Recently, language as used in interpersonal communication has been described as a complex adaptive system (CAS, cf. Beckner et al., 2009). Similar to other CASs, like fish schools or bird flocks, it involves multiple agents, is adaptive in that speakers base their behaviour in past interactions and characterized by dynamic patterns that emerge without any central control. After introducing the CAS framework and discussing its implication for linguistic research, the second part of the talk will discuss some of the ways in which scholars have pointed at basic principles of communication in humans. Some of these principles might underlie the dynamics of language, as well as those of other means of communication.

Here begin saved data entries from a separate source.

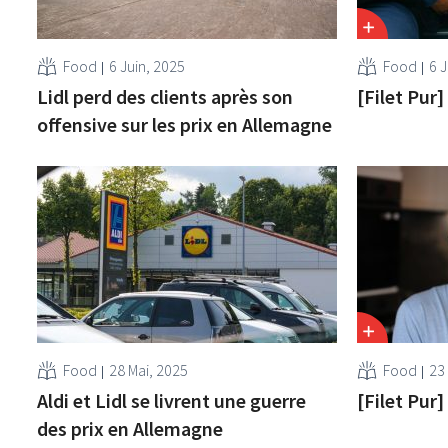
Food
6 Juin, 2025
Food
6 J
Lidl perd des clients après son
[Filet Pur
offensive sur les prix en Allemagne
Food
28 Mai, 2025
Food
23
Aldi et Lidl se livrent une guerre
[Filet Pur
des prix en Allemagne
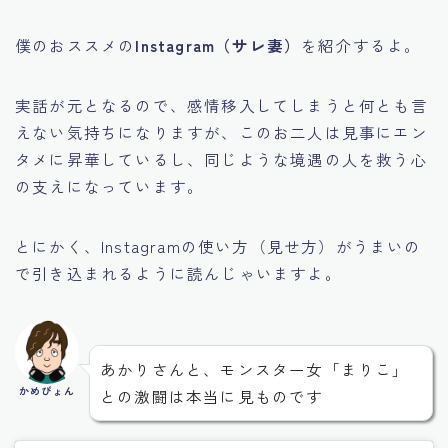
僕のおススメの
Instagram（サレ妻）
を紹介するよ。
実話が元となるので、感情移入してしまうと何とも言
えない気持ちになりますが、このお二人は見事にエン
タメに昇華しているし、同じような境遇の人を救う心
の支えになっています。
とにかく、Instagramの使い方（見せ方）がうまいの
で引き込まれるように読んじゃいますよ。
Follow Me
あかりさんと、モンスター女「まりこ」
かめぴょん
との激闘は本当に見ものです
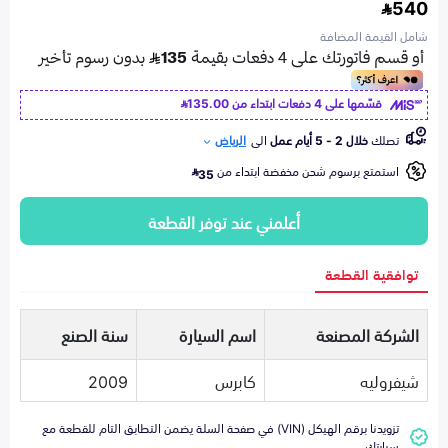
540
شامل القيمة المضافة
قسّمها على 4 دفعات ابتداء من
135.00
تصلك
خلال 2 - 5 أيام عمل
الى
الرياض
استمتع برسوم شحن مخفضة ابتداء من
35
أعلمني عند توفر القطعة
توافقية القطعة
الشركة المصنعة
اسم السيارة
سنة الصنع
شيفروليه
كابرس
2009
تزويدنا برقم الهيكل (VIN) في صفحة السلة يضمن التطابق التام للقطعة مع
سيارتك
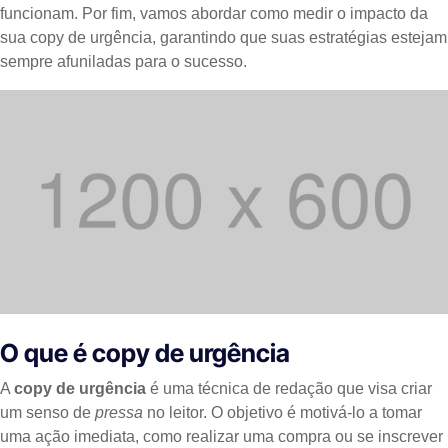
funcionam. Por fim, vamos abordar como medir o impacto da
sua copy de urgência, garantindo que suas estratégias estejam
sempre afuniladas para o sucesso.
O que é copy de urgência
A
copy de urgência
é uma técnica de redação que visa criar
um senso de
pressa
no leitor. O objetivo é motivá-lo a tomar
uma ação imediata, como realizar uma compra ou se inscrever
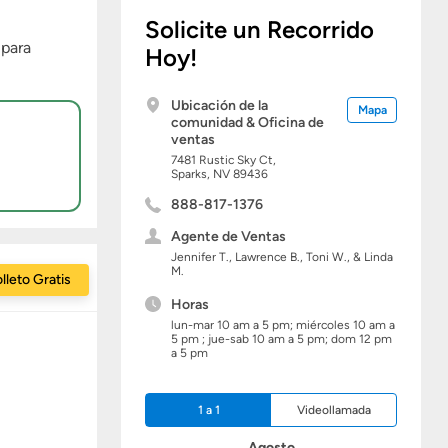
Solicite un Recorrido
 para
Hoy!
Ubicación de la
Mapa
comunidad & Oficina de
ventas
7481 Rustic Sky Ct,
Sparks,
NV
89436
888-817-1376
Agente de Ventas
Jennifer T., Lawrence B., Toni W., & Linda
M.
lleto Gratis
Horas
lun-mar 10 am a 5 pm; miércoles 10 am a
5 pm ; jue-sab 10 am a 5 pm; dom 12 pm
a 5 pm
1 a 1
Videollamada
Agosto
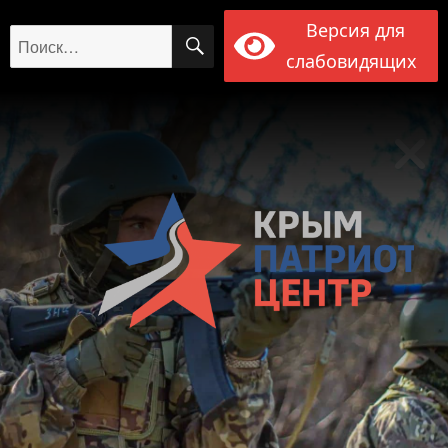
Версия для
ПОИСК
Искать:
слабовидящих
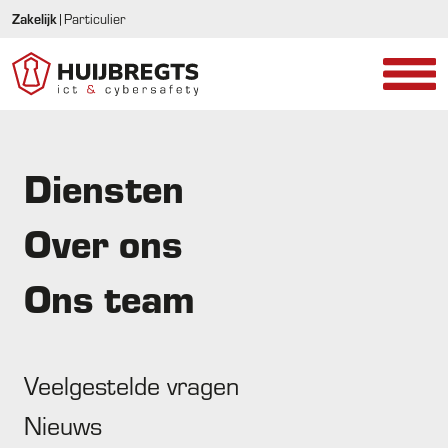
Zakelijk
|
Particulier
Diensten
Wij bestaan 35 jaar 🎉
Over ons
En dat vieren we graag met jou op 12 september!
Ons team
Veelgestelde vragen
Wij bestaan 35 jaar
Nieuws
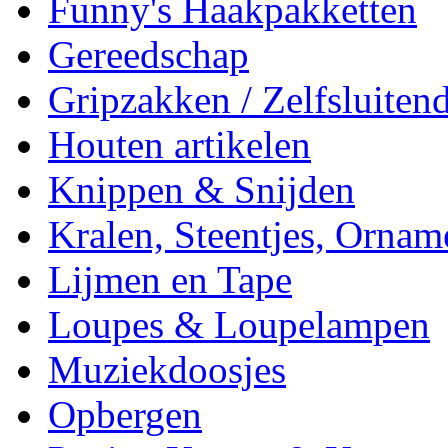
Funny's Haakpakketten
Gereedschap
Gripzakken / Zelfsluitend
Houten artikelen
Knippen & Snijden
Kralen, Steentjes, Ornam
Lijmen en Tape
Loupes & Loupelampen
Muziekdoosjes
Opbergen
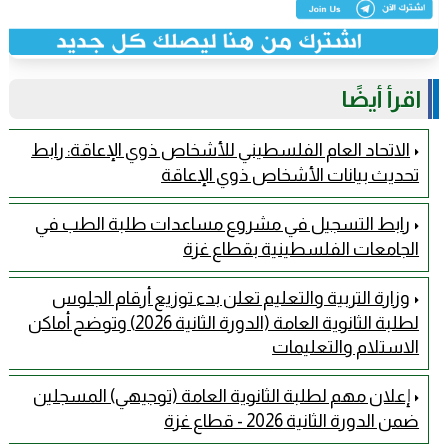
اقرأ أيضًا
الاتحاد العام الفلسطيني للأشخاص ذوي الإعاقة: رابط
تحديث بيانات الأشخاص ذوي الإعاقة
رابط التسجيل في مشروع مساعدات طلبة الطب في
الجامعات الفلسطينية بقطاع غزة
وزارة التربية والتعليم تعلن بدء توزيع أرقام الجلوس
لطلبة الثانوية العامة (الدورة الثانية 2026) وتوضح أماكن
الاستلام والتعليمات
إعلان مهم لطلبة الثانوية العامة (توجيهي) المسجلين
ضمن الدورة الثانية 2026 - قطاع غزة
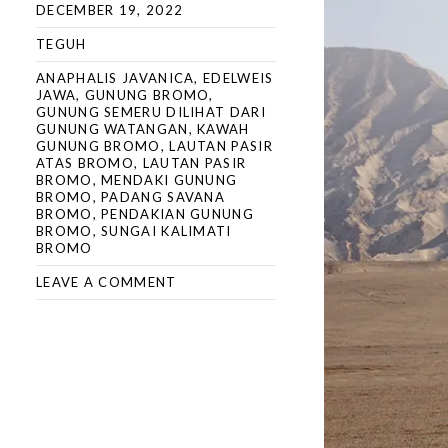
DECEMBER 19, 2022
TEGUH
ANAPHALIS JAVANICA
,
EDELWEIS
JAWA
,
GUNUNG BROMO
,
GUNUNG SEMERU DILIHAT DARI
GUNUNG WATANGAN
,
KAWAH
GUNUNG BROMO
,
LAUTAN PASIR
ATAS BROMO
,
LAUTAN PASIR
BROMO
,
MENDAKI GUNUNG
BROMO
,
PADANG SAVANA
BROMO
,
PENDAKIAN GUNUNG
BROMO
,
SUNGAI KALIMATI
BROMO
LEAVE A COMMENT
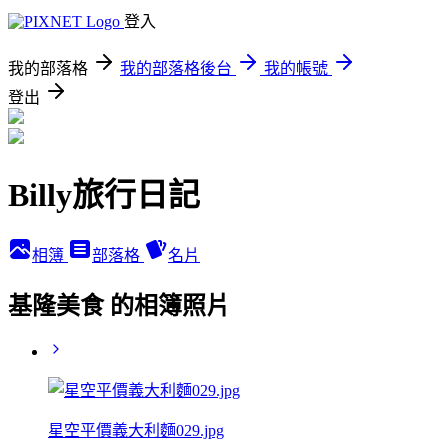
登入
我的部落格
我的部落格後台
我的帳號
登出
Billy旅行日記
相簿
部落格
名片
基隆美食 的相簿照片
星空平價義大利麵029.jpg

One of the premises that underlie the cognitive approach in linguistics is that studying language provides a window to the cognitive counterparts of linguistic forms. Language is one way (out of many others) in which humans communicate by enacting linguistic practices in social interaction. The prototypical (Levinson, 1983), most immediate and most frequent (Peräkylä, 2005) instantiation of human communication is face-to-face interaction. It makes thus sense to explore human communication in terms of the complex systems of signals involved in face-to-face interaction, as it predates other media of expression both phylogenetically and ontogenetically. Some of the ways in which scholars have tried to isolate and explain underlying principles in human communication will be discussed in relation to the literature on conversation analysis (Ruusuvuori & Peräkylä, 2009). The reason behind this choice of literature will be the assumption that face-to-face interaction is a gateway to other meaning-making behaviors in humans (such as written text, dreams, or cinema).
References
Beckner, C., Blythe, R., Bybee, J., Christiansen, M. H., Croft, W., Ellis, N. C., … & Schoenemann, T. (2009). Language is a complex adaptive system: Position paper. Language learning, 59(s1), 1-26.
Levinson, S. C. (1983). Pragmatics (Cambridge textbooks in linguistics). Cambridge University Press.
Peräkylä, A. (2005). Analyzing talk and text. The Sage handbook of qualitative research, 3, 869-886.
Ruusuvuori, J., & Peräkylä, A. (2009). Facial and verbal expressions in assessing stories and topics. Research on Language and Social Interaction,42(4), 377-394.